» **Task**:
All lines from the top of the records below through the line holding "các chuyến công tác, thương mại hay tham", and only those, should be printed exactly, minus the pictures.

(Stored data)

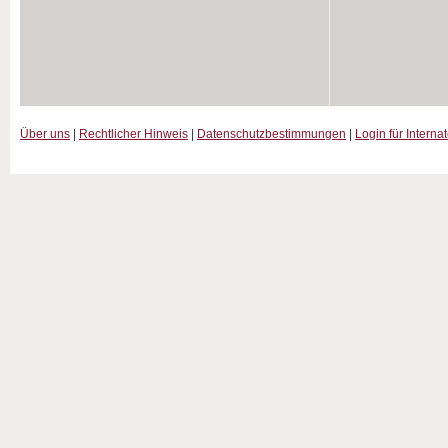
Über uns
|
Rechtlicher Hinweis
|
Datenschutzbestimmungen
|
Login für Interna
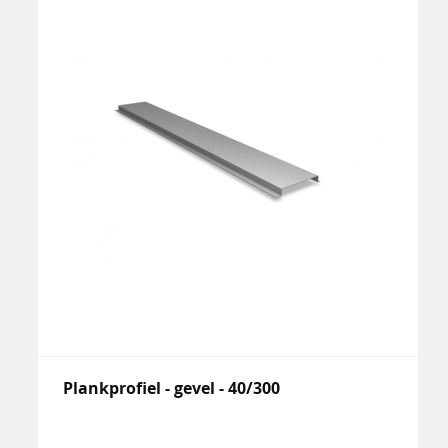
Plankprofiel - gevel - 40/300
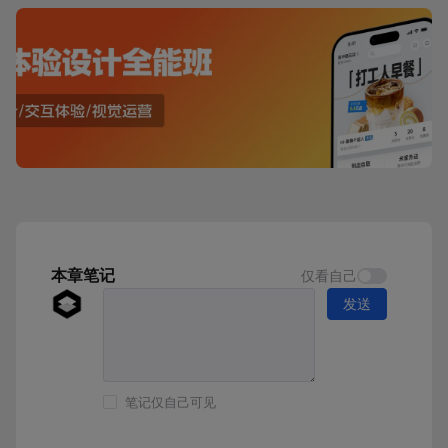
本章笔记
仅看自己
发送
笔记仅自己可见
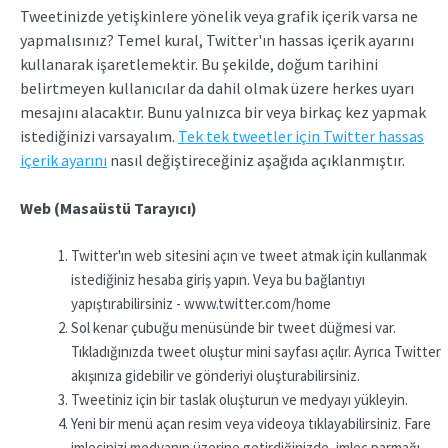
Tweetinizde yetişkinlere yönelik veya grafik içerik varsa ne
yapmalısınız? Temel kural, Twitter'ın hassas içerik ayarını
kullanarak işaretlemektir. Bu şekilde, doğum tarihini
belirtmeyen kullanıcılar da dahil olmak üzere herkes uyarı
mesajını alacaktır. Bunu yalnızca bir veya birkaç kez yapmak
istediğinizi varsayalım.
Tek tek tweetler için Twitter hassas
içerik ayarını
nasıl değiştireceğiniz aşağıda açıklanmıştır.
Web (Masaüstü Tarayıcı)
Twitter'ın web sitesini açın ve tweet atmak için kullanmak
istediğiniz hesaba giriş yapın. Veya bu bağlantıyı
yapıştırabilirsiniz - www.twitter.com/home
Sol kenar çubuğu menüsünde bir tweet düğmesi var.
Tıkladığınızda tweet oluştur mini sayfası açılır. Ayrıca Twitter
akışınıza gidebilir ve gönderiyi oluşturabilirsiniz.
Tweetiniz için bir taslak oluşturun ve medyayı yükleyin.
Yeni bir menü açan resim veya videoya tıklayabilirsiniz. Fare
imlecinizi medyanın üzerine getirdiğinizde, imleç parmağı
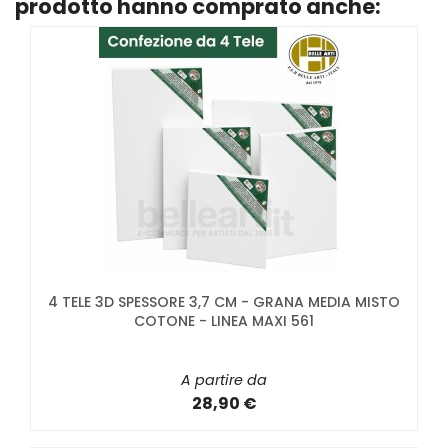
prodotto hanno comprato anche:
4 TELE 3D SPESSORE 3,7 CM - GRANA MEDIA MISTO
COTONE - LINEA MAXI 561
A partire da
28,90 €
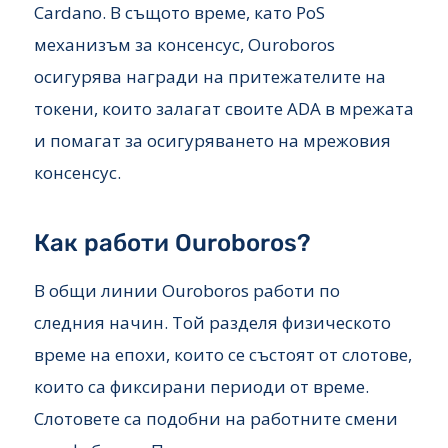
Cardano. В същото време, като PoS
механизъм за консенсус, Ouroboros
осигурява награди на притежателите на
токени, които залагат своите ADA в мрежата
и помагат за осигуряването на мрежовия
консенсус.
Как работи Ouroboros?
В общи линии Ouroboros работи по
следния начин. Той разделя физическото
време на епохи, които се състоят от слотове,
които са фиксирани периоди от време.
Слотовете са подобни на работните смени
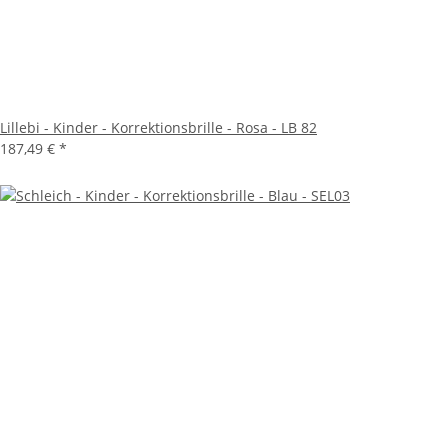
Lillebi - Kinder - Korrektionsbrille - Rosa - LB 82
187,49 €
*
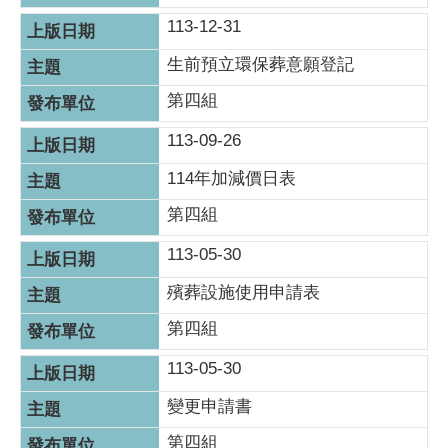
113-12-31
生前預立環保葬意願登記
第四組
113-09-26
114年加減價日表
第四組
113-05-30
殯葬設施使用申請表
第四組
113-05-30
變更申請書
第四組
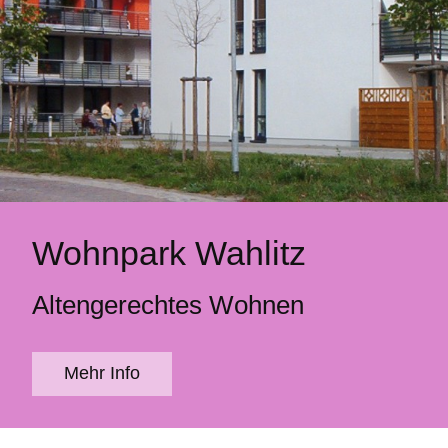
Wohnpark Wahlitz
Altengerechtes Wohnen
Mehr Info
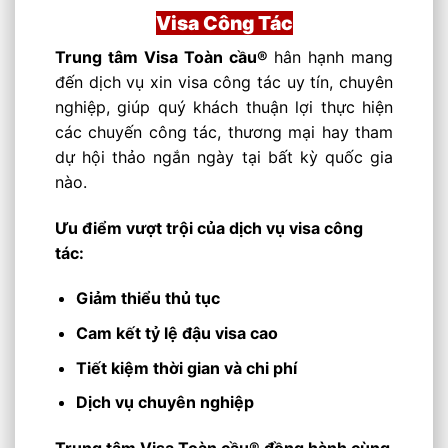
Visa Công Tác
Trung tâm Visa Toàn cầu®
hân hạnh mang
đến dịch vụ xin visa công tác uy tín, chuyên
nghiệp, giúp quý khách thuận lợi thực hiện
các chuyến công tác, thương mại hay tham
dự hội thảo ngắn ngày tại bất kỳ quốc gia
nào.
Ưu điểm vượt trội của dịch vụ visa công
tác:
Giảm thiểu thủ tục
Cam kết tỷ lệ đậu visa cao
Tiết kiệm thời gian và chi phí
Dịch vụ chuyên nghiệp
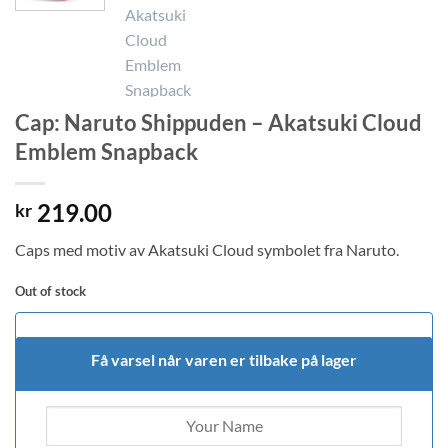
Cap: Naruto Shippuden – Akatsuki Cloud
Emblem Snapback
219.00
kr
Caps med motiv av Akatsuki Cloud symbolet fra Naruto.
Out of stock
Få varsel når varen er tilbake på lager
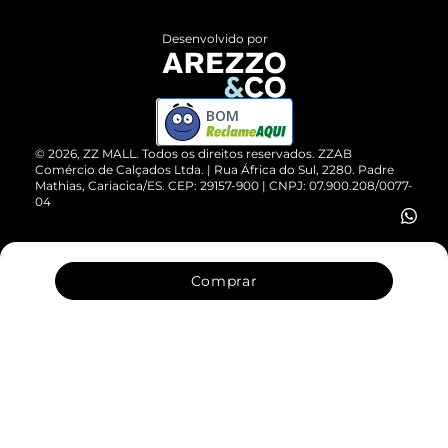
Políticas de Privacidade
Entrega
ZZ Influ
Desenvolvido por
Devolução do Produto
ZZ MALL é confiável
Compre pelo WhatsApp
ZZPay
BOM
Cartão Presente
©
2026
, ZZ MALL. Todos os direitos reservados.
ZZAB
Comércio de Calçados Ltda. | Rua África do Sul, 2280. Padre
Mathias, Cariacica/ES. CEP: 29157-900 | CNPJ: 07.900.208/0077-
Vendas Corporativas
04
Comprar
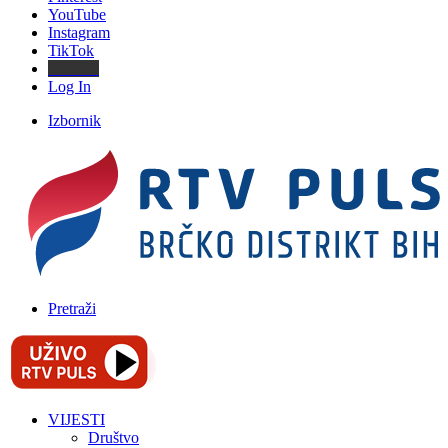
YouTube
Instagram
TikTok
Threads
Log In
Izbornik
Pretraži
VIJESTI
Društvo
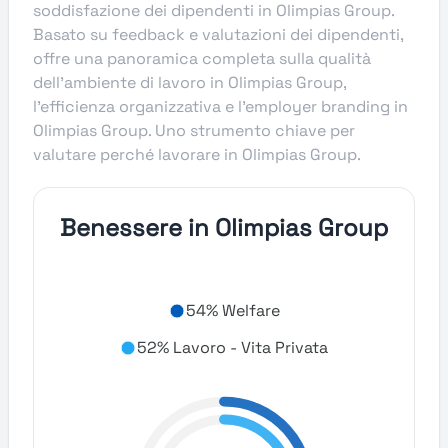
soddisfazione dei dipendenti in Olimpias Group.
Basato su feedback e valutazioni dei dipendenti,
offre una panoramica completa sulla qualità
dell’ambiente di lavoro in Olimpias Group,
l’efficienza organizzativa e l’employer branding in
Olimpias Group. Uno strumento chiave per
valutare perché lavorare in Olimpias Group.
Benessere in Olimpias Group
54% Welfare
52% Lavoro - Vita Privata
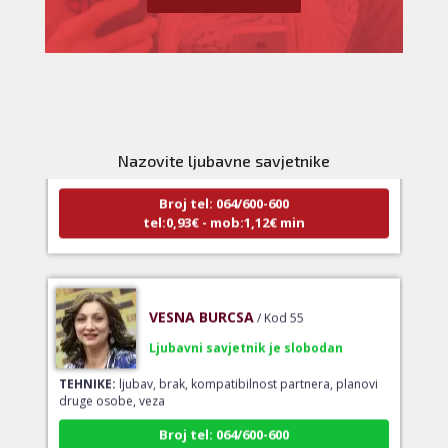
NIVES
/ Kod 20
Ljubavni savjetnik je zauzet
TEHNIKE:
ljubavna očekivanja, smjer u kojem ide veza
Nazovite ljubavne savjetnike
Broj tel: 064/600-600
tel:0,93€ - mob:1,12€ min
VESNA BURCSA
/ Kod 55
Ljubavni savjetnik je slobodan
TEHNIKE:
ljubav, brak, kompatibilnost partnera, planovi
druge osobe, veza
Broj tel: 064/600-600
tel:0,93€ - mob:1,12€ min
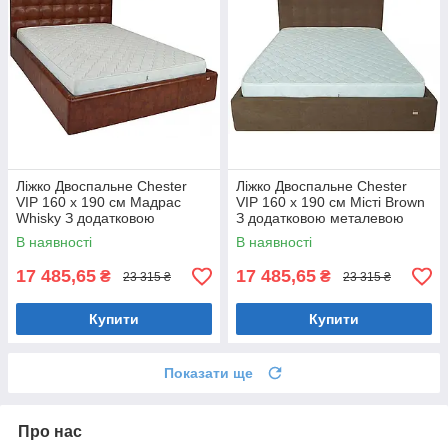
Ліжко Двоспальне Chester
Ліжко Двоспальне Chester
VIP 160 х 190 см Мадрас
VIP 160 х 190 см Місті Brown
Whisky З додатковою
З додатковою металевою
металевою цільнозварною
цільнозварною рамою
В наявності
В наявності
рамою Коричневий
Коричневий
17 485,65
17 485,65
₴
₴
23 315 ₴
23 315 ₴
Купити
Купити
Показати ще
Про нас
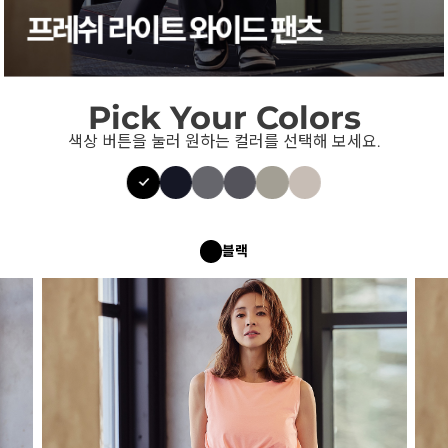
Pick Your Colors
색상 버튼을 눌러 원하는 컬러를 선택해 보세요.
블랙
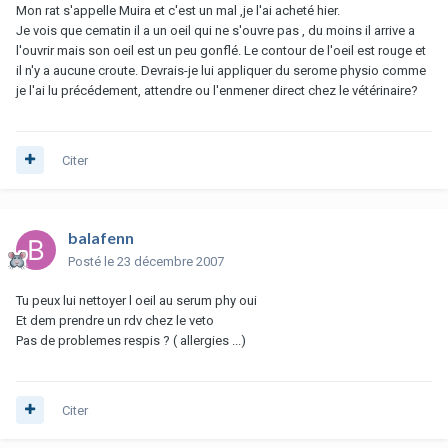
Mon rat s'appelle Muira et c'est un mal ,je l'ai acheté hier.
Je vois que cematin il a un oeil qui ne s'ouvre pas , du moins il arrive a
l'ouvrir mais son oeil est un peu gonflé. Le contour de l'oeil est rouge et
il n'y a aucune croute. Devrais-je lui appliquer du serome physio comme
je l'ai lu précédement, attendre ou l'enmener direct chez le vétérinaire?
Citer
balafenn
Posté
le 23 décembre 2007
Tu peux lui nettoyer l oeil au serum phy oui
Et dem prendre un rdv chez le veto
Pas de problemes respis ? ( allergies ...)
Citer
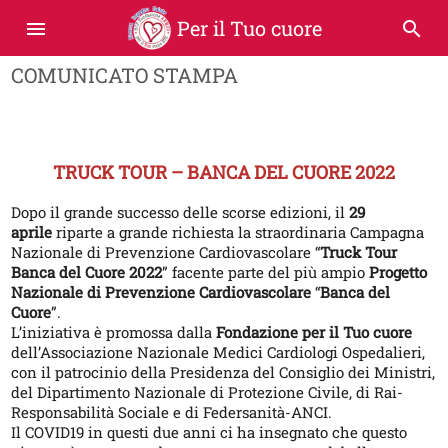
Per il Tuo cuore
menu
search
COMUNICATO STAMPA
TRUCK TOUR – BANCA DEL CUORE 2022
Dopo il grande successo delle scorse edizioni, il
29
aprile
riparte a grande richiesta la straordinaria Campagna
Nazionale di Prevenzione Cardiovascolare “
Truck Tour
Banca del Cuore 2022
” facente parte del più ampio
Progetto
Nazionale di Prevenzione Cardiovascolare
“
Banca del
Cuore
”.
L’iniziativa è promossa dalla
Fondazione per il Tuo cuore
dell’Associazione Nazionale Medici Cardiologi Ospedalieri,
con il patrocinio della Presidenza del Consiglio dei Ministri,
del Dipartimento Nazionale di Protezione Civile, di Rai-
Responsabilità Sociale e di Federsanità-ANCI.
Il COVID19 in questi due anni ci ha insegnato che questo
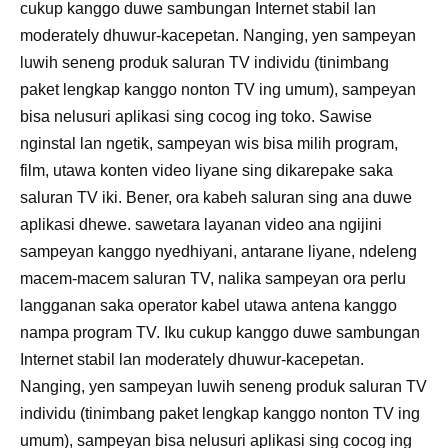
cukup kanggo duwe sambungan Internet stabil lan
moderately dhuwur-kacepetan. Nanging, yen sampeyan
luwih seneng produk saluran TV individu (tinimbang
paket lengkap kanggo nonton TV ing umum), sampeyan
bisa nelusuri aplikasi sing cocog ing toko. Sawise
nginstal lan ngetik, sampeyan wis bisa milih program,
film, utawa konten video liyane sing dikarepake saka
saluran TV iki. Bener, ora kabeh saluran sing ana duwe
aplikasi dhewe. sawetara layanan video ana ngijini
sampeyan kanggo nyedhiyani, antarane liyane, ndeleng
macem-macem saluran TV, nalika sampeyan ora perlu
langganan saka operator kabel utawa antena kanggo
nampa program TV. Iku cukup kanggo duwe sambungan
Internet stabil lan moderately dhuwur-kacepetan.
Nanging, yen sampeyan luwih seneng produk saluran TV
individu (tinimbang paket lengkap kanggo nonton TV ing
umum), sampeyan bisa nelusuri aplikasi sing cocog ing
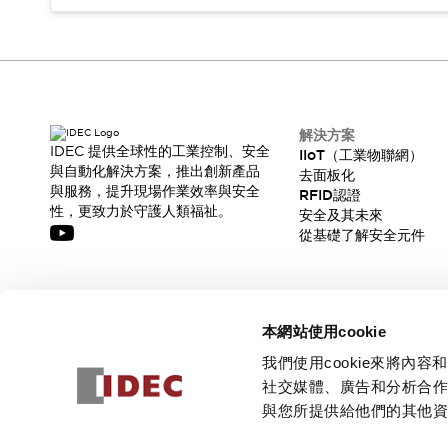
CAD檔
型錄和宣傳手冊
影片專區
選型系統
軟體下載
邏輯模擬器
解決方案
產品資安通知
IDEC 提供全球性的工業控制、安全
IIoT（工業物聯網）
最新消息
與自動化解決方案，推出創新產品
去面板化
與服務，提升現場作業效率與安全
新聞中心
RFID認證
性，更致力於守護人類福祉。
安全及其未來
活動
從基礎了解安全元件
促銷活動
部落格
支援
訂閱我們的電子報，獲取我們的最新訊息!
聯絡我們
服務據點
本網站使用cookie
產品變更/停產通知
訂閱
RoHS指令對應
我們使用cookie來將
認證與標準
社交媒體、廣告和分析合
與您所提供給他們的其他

» **Result of the exercise**:
Über uns
|
Rechtlicher Hinweis
|
Datenschutzbestimmungen
|
Login für Interna
Plankprofiel - gevel - 40/300
本章笔记
仅看自己
发送
笔记仅自己可见
Tweetinizde yetişkinlere yönelik veya grafik içerik varsa ne
yapmalısınız? Temel kural, Twitter'ın hassas içerik ayarını
kullanarak işaretlemektir. Bu şekilde, doğum tarihini
belirtmeyen kullanıcılar da dahil olmak üzere herkes uyarı
mesajını alacaktır. Bunu yalnızca bir veya birkaç kez yapmak
istediğinizi varsayalım.
Tek tek tweetler için Twitter hassas
içerik ayarını
nasıl değiştireceğiniz aşağıda açıklanmıştır.
Web (Masaüstü Tarayıcı)
Twitter'ın web sitesini açın ve tweet atmak için kullanmak
istediğiniz hesaba giriş yapın. Veya bu bağlantıyı
yapıştırabilirsiniz - www.twitter.com/home
Sol kenar çubuğu menüsünde bir tweet düğmesi var.
Tıkladığınızda tweet oluştur mini sayfası açılır. Ayrıca Twitter
akışınıza gidebilir ve gönderiyi oluşturabilirsiniz.
Tweetiniz için bir taslak oluşturun ve medyayı yükleyin.
Yeni bir menü açan resim veya videoya tıklayabilirsiniz. Fare
imlecinizi medyanın üzerine getirdiğinizde, imleç parmağı
prodotto hanno comprato anche:
4 TELE 3D SPESSORE 3,7 CM - GRANA MEDIA MISTO
COTONE - LINEA MAXI 561
A partire da
28,90 €
Cardano. В същото време, като PoS
механизъм за консенсус, Ouroboros
осигурява награди на притежателите на
токени, които залагат своите ADA в мрежата
и помагат за осигуряването на мрежовия
консенсус.
Как работи Ouroboros?
В общи линии Ouroboros работи по
следния начин. Той разделя физическото
време на епохи, които се състоят от слотове,
които са фиксирани периоди от време.
Слотовете са подобни на работните смени
Lillebi - Kinder - Korrektionsbrille - Rosa - LB 82
187,49 €
*
113-12-31
生前預立環保葬意願登記
第四組
113-09-26
114年加減價日表
第四組
113-05-30
殯葬設施使用申請表
第四組
113-05-30
變更申請書
第四組
Wohnpark Wahlitz
Altengerechtes Wohnen
Mehr Info
Visa Công Tác
Trung tâm Visa Toàn cầu®
hân hạnh mang
đến dịch vụ xin visa công tác uy tín, chuyên
nghiệp, giúp quý khách thuận lợi thực hiện
các chuyến công tác, thương mại hay tham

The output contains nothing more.